Three Tips for Effectively Designing Rating Scales
Survey data are only as good as the questions asked and the way we ask them. To that end, let’s talk survey rating scales. Some of the common questions people ask are:
- How many scale points should I include in my rating scale?
- Do I want to give a middle response option?
- How should I label the response options?
To get started, let’s outline five basic goals for scale points and their labels:
- It should be easy to interpret the meaning of each scale point
- The meaning of scale points should be interpreted identically by all respondents
- The scale should give enough points to differentiate respondents from one another as much as validly possible
- Responses to the survey rating scale should be reliable, meaning that if we give the same question again, each respondent should provide the same answer
- The scale’s points should map as closely as possible to the underlying idea (construct) of the scale
Now that we’ve laid that groundwork, let’s jump back to the questions at the top.
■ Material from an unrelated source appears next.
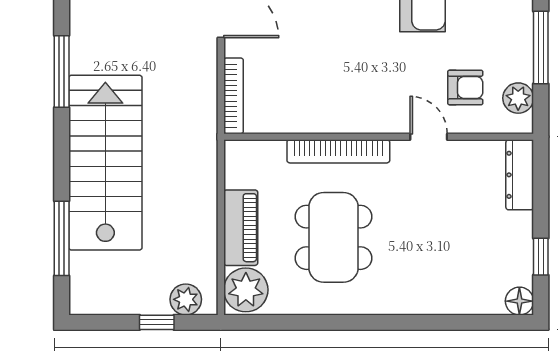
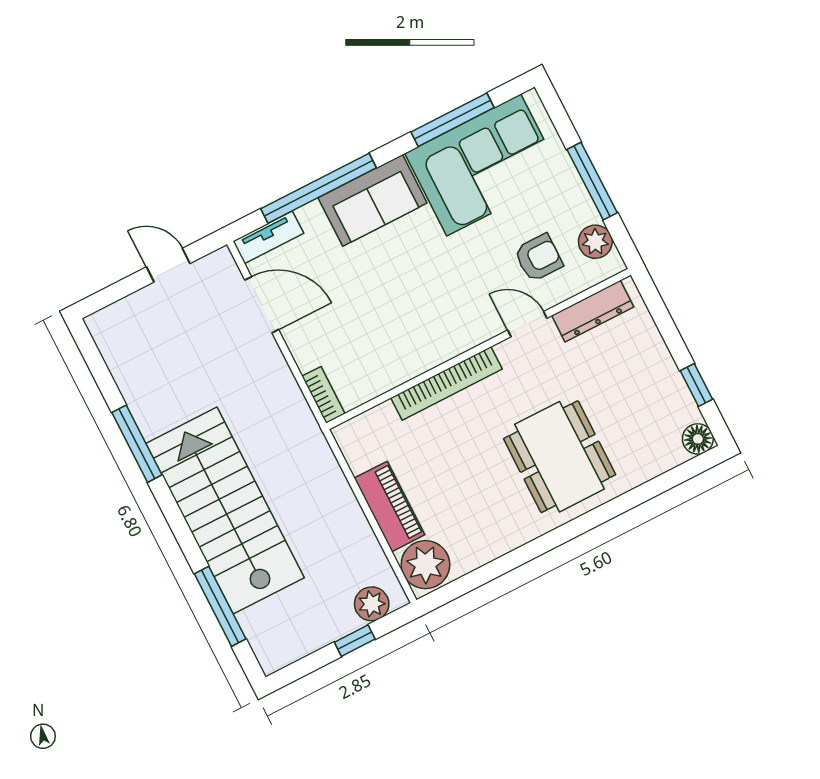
bookcase: (233, 96) -> (323, 395), width x0.64
dresser: (520, 175) -> (593, 311), moved, turned -90
dining table: (334, 237) -> (560, 457), moved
How many scale points should I include?
The number of scale points depends on what sort of question you’re asking. If you’re dealing with an idea or construct that ranges from positive to negative – think satisfaction levels – (these are known as bi-polar constructs) then you’re going to want a 7-point scale that includes a middle or neutral point. In practice, this means the response options for a satisfaction question should look like this:
If you’re dealing with an idea or construct that ranges from zero to positive – think effectiveness – (these are known as unipolar constructs) then you’ll go with a 5-point scale. The response options for this kind of question would look like this:
Since it doesn’t make sense to measure negative effectiveness, this kind of five-point scale is the best practice.
Tip: Always measure bipolar constructs with bipolar scales and unipolar constructs with unipolar scales.
In short, the goal is to make sure respondents can answer in a way that allows them to differentiate themselves as much as is validly possible without providing so many points that the measure becomes noisy or unreliable. Even on an 11-point (0-10) scale respondents start to have difficulty reliably placing themselves, lowering the rating scale quality. This is because 3 isn’t so different from 4 and 6 isn’t so different from 7 and having this many more levels of contentment beyond the basic 5 or 7 makes survey measures more confusing.
Many researchers complain that including middle alternatives basically allows respondents to avoid taking a position. Some even mistakenly assume that midpoint responses are disguised “Don’t knows” or that respondents are satisficing when they provide midpoint responses.
However, research suggests that midpoint responses don’t necessarily mean that respondents don’t know or are avoiding making a choice. In fact, research indicates that if respondents that select the midpoint were forced to choose a side, they would not necessarily answer the question in the same way as other respondents that opted to choose a side.
This suggests that middle alternatives should be provided and that they may be validly and reliably chosen by respondents. Forcing respondents to take a side may introduce unwanted variance or bias to the data.
Labeling response options
Lastly, let’s look at how to label response scale points. Some people prefer to only label the end-points. Others will also label the midpoint. Some people label with words and others label numerically. What’s right?
The most accurate surveys will have a clear and specific label that indicates exactly what each point means. Going back to the goals of survey rating scale points and their labels, we want all respondents to easily interpret the meaning of each scale point and for there to be no room for different interpretations between respondents. Labels are key to avoiding ambiguity and respondent confusion.
This means that partially labeled scales may not perform as well as a fully labeled scale and that numbers should only be used for scales collecting numeric data (not rating scales). Fully labeled scales have been shown to produce more reliable and valid data.